A variation on Alice Waters's poached pears, from The Art of Simple Cooking, page 192, using:
Poaching pears (and many another fruit) comes naturally to me, I've been doing it for years, and you'd think by now there would be no new ideas, but even so simple a concept can take shape in many, many different ways.
The idea of using the pears underripe rather than ripe came from Simon Hopkinson's Second Helpings of Roast Chicken (Ebury, 2006, pp. 178-179). After recommending frosty-cold canned pears with frosty-cold evaporated milk (yum), he says:
If you want to cook pears from raw, then buy them rock-hard -- which, I am convinced, is what the canny canners do anyway. An impenetrable pear will always perform, just so long as it is cooked in a balm of sweet and fragrant syrup.
My pear was one notch softer than rock-hard, but not yet ripe. (You have to go by feel with pears. They're ripe when they respond to gentle over-all squeezing. By the time they smell ripe, the flesh is disgustingly over the hill.) And he was so right -- no need to wait till the pear flesh begins to yield, anxiously squeezing, hoping against hope not to smell the heavenly but mortuary aroma that signals the pear has turned to vapid mush. Hurrah for underripe pears.
I hate to abandon the skin of any produce, which is often the treasury of micronutrients with an interesting texture to boot. I've been scoring rather than peeling pears for years, but this time I learned something new. Usually I serve poached pears skin-side up, but this time the insides were so beautiful I served them skin-side down. When it came time to eat them, I couldn't figure out where to spoon. So if I'm serving the pear scored skin down, I have to cross-hatch it rather than scoring it in only one direction.

» **Exercise prompt**
Reproduce the passage about poaching underripe pears word for word, from its first sentence to its last.

» **Entries shown**

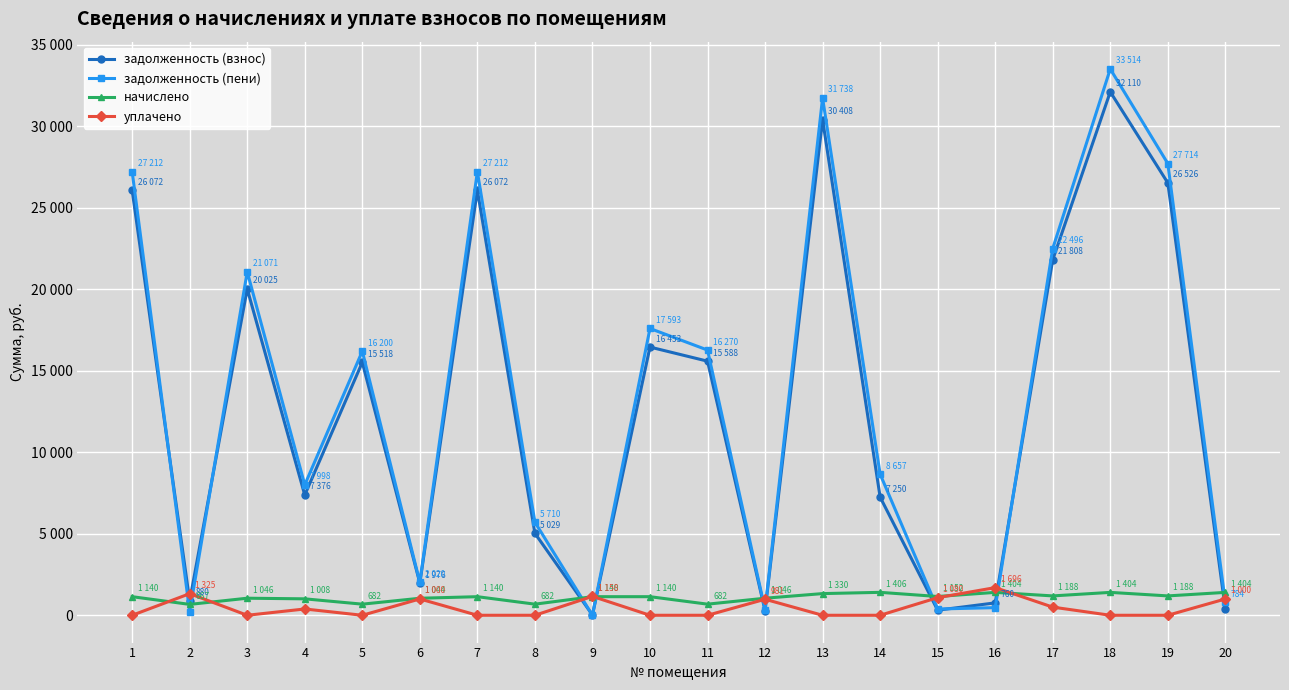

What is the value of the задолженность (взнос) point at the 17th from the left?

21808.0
...
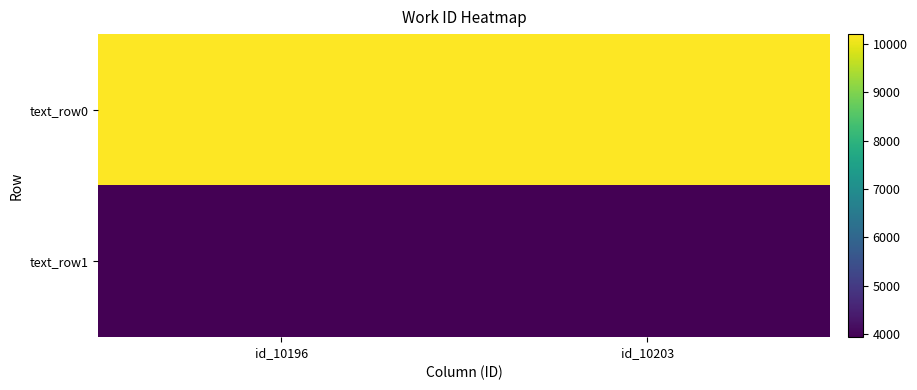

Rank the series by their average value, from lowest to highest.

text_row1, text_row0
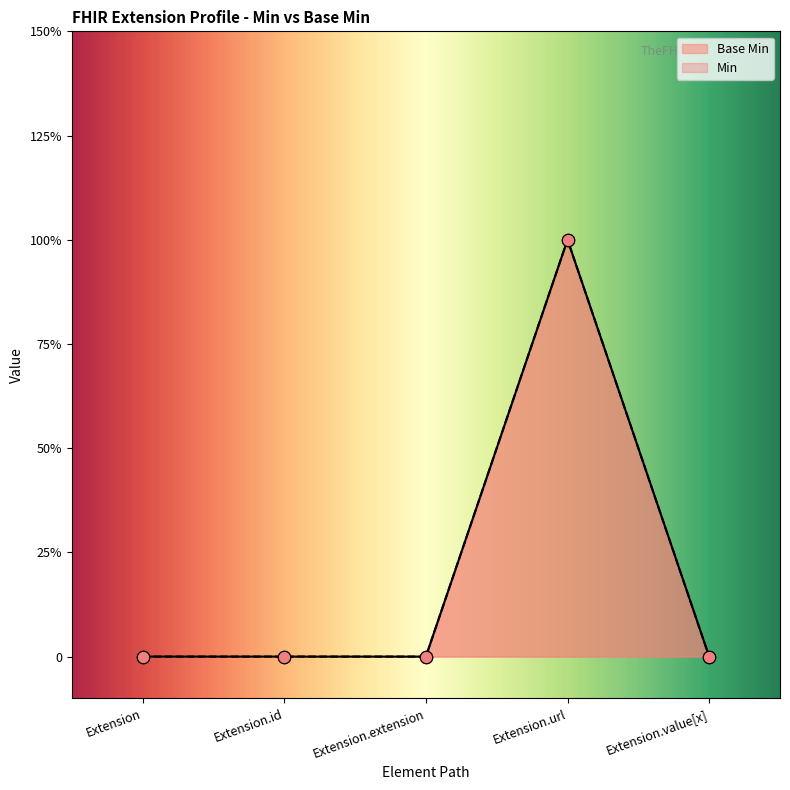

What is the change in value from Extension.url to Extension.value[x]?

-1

» **Task answer**
A variation on Alice Waters's poached pears, from The Art of Simple Cooking, page 192, using:
Poaching pears (and many another fruit) comes naturally to me, I've been doing it for years, and you'd think by now there would be no new ideas, but even so simple a concept can take shape in many, many different ways.
The idea of using the pears underripe rather than ripe came from Simon Hopkinson's Second Helpings of Roast Chicken (Ebury, 2006, pp. 178-179). After recommending frosty-cold canned pears with frosty-cold evaporated milk (yum), he says:
If you want to cook pears from raw, then buy them rock-hard -- which, I am convinced, is what the canny canners do anyway. An impenetrable pear will always perform, just so long as it is cooked in a balm of sweet and fragrant syrup.
My pear was one notch softer than rock-hard, but not yet ripe. (You have to go by feel with pears. They're ripe when they respond to gentle over-all squeezing. By the time they smell ripe, the flesh is disgustingly over the hill.) And he was so right -- no need to wait till the pear flesh begins to yield, anxiously squeezing, hoping against hope not to smell the heavenly but mortuary aroma that signals the pear has turned to vapid mush. Hurrah for underripe pears.
I hate to abandon the skin of any produce, which is often the treasury of micronutrients with an interesting texture to boot. I've been scoring rather than peeling pears for years, but this time I learned something new. Usually I serve poached pears skin-side up, but this time the insides were so beautiful I served them skin-side down. When it came time to eat them, I couldn't figure out where to spoon. So if I'm serving the pear scored skin down, I have to cross-hatch it rather than scoring it in only one direction.